The United States promised to supply the EU with 15 billion cubic metres more of liquefied natural gas this year than had been planned before, sources told Reuters, as the European bloc seeks to quickly curb its reliance on Russian fossil fuels.
However, support pledges by leaders from countries representing more than half of the world's GDP fell short of satisfying Ukraine's pleas for much more arms and tighter sanctions, including an embargo on Russian energy.
Russia supplies 40% of the EU's gas needs and more than a quarter of its oil imports. Those most dependent on this supply - in particular Germany - are reluctant to take a step that would have a major economic impact.
Speaking to 27 EU leaders via a video call on Thursday night, Ukrainian President Volodymyr Zelenskyy thanked them for sanctions against Russia but said they came too late to prevent Putin from invading on Feb.24.
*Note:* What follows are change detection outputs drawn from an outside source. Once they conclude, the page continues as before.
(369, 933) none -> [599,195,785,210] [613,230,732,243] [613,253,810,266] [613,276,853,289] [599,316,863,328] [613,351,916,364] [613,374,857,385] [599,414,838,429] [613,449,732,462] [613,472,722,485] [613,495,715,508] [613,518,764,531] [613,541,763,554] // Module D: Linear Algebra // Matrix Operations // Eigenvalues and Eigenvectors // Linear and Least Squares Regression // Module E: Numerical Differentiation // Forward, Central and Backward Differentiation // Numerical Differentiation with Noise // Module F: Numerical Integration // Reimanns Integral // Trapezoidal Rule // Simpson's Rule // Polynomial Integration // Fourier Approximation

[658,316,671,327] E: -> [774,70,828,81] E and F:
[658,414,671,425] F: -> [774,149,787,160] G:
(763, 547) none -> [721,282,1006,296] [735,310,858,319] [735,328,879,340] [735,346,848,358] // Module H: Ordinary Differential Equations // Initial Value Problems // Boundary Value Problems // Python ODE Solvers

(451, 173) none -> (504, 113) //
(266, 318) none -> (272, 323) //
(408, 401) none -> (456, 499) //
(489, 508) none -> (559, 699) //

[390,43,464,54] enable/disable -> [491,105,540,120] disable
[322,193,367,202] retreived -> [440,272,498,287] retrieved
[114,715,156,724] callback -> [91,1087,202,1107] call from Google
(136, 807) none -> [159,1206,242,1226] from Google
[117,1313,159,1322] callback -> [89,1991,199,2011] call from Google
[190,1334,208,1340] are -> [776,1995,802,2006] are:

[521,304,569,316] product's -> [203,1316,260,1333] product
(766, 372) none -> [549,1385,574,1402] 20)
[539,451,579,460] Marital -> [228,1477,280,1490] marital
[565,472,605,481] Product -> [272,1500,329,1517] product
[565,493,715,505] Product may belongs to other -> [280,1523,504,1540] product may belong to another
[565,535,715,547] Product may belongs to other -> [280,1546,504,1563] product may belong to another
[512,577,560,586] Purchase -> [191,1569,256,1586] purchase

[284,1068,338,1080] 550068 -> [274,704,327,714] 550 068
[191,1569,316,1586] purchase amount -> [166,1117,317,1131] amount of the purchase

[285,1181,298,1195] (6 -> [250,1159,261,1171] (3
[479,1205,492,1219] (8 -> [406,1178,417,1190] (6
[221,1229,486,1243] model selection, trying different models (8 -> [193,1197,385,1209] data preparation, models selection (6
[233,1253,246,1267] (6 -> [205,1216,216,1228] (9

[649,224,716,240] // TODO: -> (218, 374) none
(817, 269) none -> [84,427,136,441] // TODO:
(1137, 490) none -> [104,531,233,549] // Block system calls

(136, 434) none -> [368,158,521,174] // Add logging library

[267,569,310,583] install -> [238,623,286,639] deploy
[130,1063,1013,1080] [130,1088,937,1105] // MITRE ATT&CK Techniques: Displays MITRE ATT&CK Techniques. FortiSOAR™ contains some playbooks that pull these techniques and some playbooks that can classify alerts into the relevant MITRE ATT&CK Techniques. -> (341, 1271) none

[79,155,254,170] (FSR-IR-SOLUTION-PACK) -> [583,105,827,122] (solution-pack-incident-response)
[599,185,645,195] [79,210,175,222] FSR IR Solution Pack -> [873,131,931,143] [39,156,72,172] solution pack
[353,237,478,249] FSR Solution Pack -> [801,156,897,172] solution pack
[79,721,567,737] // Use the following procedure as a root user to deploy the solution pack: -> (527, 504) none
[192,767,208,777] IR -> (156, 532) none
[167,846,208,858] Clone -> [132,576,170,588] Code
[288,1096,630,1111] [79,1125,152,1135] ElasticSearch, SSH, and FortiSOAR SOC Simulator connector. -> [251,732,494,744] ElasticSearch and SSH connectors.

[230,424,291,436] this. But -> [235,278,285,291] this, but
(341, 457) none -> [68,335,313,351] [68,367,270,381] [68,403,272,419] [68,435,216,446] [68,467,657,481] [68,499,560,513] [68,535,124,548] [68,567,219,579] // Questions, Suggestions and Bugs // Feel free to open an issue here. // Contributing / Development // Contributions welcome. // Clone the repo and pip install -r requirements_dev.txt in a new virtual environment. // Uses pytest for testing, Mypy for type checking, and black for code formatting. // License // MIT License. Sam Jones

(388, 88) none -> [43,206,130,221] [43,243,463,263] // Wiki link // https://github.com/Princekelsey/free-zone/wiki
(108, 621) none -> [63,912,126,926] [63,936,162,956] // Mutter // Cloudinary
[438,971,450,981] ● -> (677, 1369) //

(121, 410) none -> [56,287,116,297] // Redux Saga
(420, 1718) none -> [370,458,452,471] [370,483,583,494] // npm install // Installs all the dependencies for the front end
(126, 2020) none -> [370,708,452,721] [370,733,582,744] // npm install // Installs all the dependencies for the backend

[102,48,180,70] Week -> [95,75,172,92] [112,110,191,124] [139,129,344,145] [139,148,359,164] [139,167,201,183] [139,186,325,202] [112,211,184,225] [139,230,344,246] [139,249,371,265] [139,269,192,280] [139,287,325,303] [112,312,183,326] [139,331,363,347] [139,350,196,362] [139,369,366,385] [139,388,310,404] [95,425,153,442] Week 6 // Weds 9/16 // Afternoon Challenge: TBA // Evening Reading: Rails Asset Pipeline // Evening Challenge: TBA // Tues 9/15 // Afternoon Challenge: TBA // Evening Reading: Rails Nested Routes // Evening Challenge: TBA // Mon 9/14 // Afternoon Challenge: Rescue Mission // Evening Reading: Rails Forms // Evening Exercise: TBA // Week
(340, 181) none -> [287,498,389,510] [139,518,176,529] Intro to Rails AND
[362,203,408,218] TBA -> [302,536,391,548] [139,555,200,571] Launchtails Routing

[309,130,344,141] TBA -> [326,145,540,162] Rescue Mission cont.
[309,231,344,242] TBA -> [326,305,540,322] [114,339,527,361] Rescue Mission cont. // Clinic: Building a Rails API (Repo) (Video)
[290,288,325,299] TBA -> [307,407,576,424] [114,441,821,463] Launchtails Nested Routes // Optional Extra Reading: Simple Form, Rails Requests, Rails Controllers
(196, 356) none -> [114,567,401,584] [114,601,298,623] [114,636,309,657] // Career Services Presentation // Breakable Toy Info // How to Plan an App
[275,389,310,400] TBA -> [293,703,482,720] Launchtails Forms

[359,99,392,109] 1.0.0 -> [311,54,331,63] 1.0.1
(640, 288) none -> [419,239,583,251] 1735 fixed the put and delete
"Now we are discussing Ukraine's membership in the European Union. At least here, I beg you, don't be late," Zelenskyy said.
He called out Hungarian Prime Minister Viktor Orban for maintaining close ties with Putin as Russia was shelling Ukrainian cities and hoped key sceptics of EU enlargement - Germany, France and the Netherlands - would change tack.
In a move that made Europe's dilemma worse, Putin said "unfriendly" countries must start paying for energy supplies in roubles, which would prop up the battered Russian currency.
Slovenian Prime Minister Janez Jansa said "nobody will pay in roubles" and European Commission President Ursula von der Leyen rejected what she called "blackmail".